Current constraints on the minimally extended varying speed of light model through the cosmic distance duality relation

Abstract

One of the most crucial tests of the standard cosmological model consists on testing possible variations on fundamental physical constants. In frameworks such as the minimally extended varying speed of light model (meVSL), the relationship between the luminosity distance (DL) and the angular diameter distance (DA), namely the cosmic distance duality relation (CDDR), is expected to deviate from η(z) DL/DA(z)(1+z)-2 = 1, making it a powerful probe to check a potential variation of fundamental constants. Hence, we test the viability of the meVSL model through the CDDR by comparing DA measurements, provided by the transverse (2D) and anisotropic (3D) baryon acoustic oscillations (BAO) observations from different surveys, like SDSS, DES and DESI, in combination with DL measurements from Pantheon+ type Ia Supernova (SNe) compilation.

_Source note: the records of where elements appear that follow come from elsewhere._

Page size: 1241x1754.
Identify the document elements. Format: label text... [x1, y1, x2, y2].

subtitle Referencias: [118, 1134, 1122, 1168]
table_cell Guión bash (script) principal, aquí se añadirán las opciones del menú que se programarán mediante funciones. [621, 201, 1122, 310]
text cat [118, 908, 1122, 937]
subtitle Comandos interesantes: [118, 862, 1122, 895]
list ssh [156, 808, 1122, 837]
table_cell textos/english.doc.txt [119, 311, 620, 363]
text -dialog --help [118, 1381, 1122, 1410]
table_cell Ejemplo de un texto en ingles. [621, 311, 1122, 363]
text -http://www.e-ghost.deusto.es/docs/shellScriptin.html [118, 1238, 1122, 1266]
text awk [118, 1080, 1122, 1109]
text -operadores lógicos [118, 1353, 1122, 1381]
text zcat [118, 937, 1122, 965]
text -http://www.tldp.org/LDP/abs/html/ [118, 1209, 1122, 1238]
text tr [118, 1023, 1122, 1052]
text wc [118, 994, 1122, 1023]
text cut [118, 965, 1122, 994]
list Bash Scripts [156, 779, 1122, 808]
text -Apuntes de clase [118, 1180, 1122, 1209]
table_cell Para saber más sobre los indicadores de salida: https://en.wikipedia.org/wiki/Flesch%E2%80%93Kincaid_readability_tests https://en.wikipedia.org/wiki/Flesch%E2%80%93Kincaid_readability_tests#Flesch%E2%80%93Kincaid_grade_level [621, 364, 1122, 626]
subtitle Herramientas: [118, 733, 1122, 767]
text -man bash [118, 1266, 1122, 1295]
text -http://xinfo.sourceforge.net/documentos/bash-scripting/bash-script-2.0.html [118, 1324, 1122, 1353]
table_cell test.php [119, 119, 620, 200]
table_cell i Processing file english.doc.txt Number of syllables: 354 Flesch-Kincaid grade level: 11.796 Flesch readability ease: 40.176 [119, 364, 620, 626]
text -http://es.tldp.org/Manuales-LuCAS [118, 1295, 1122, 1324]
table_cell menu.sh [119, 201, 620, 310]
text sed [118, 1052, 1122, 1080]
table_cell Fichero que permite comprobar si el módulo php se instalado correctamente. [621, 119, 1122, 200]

The Gaussian Process reconstruction is employed on the SN data to match DA with DL at the same redshift. We find no deviation of the standard CDDR relation within 1-2.6σ confidence level when considering SNe with 2D and 3D BAO samples combined together. However, when SNe and 2D BAO only are considered, the standard CDDR is only recovered at 4σ confidence level. However, such a result might be due to some recently discussed tensions between SN and BAO datasets, especially at low redshifts, in addition to possible inconsistencies between the BAO datasets individually. Therefore, our results show no significant evidence in favour of the meVSL model, once these potential systematics are taken into account.